Mary lived a life of humanity and, as such, endured suffering. In Jerusalem, after the feast of Passover, she experienced the sorrow of her lost child. On the third day, she found him after frantic searching only to learn he was doing his Father’s work.
It is again in Jerusalem, after the feast of Passover, when she experienced the sorrow of her son, lost, hanging naked from a cross. Again, it is on the third day when he is found, this time, in a garden. Here, the Scriptures fall silent; there is no mention of Mary frantically searching.
Perhaps she carried within her heart the memory of her son doing the work of his Father. Hope is found in Mary’s suffering for she had a teacher who built and strengthened her understanding with the scaffolds of human experience touched by grace.
As pupils of the divine teaching of Jesus, both the leper and Mary come to meet suffering with hope—a hope in God’s power of redemption. May we carry with us the same message of hope that Mary pondered in her heart: there will come about a third day.
Prayer
Protect us, Lord, from thinking that our healing depends on the strength and frequency of our prayers. Help us remember and proclaim to the world by our lives that through your Son you will it now and always that we be made and remain clean of heart and spirit. We make this prayer in Jesus’ name. Amen.
Saint of the Day

On February 11, 1858, a poor 14-year-old shepherd girl named Bernadette Soubirous was collecting firewood near Lourdes, France. She saw a bright light, and Mary appeared before her in a natural hollow of rock in a cave on the shore of a river.
Mary appeared with a youthful face, and she wore a white garment with a blue belt and carried a rosary. Over the course of 18 appearances, she identified herself as the Immaculate Conception. Mary told Bernadette to drink from a spring within the cave and to tell Church authorities to build a shrine on the site. Since those appearances, more than 200 million pilgrims have visited Lourdes, many reporting cures from the miraculous spring.
Father Sorin visited Lourdes, France, on one of his many trips back to France in the late 1800s to confer with the Holy Cross community. He was moved by the display of faith he saw there and began conversations at Notre Dame to construct a replica shrine on campus.

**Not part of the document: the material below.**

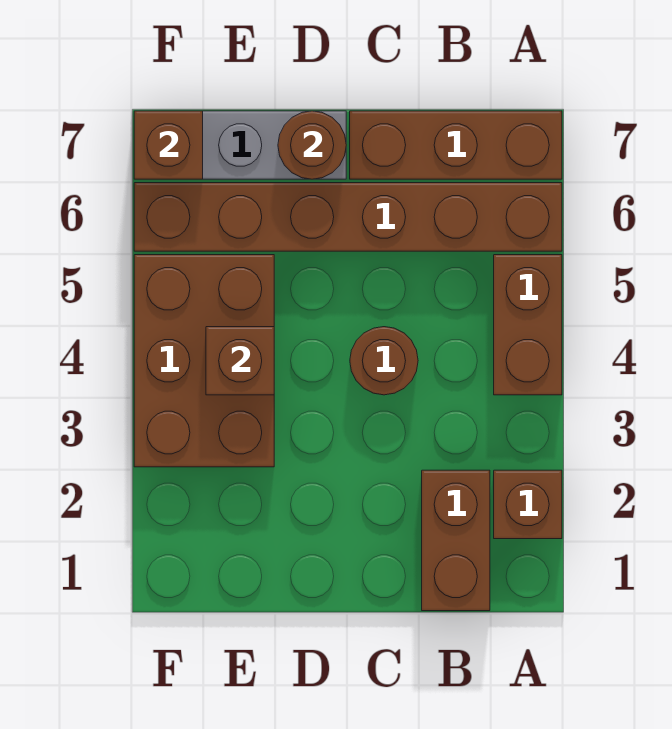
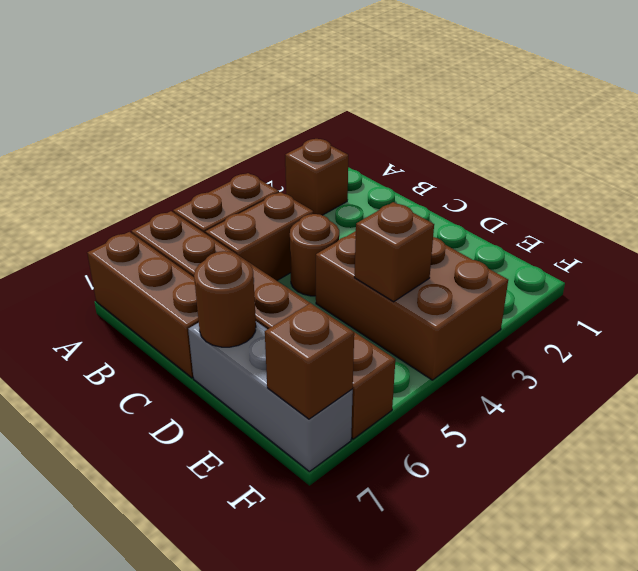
brown 1x2 brick [422,470,490,611] -> brown 1x2 brick moved to [205,192,313,281]
brown 2x3 brick [134,255,274,467] -> brown 2x3 brick turned to [316,231,508,380]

Notre Dame’s Grotto was constructed in 1896 (after Sorin’s death) and replicates the shrine at Lourdes on a one-seventh scale. A stone from Lourdes is implanted in the Grotto wall. The other boulders were unearthed from nearby farm fields, some weighing two or three tons. Workers, in digging the foundation, opened a spring of water in the same relative position as the miraculous spring that emerged at Lourdes—that spring now flows through the fountain on the left side of the Grotto.

In addition to the Grotto, Our Lady of Lourdes is depicted in a large mural in the Basilica, shown in today's featured image.
Our Lady of Lourdes, who brings healing and hope to your children in France and throughout the world—pray for us!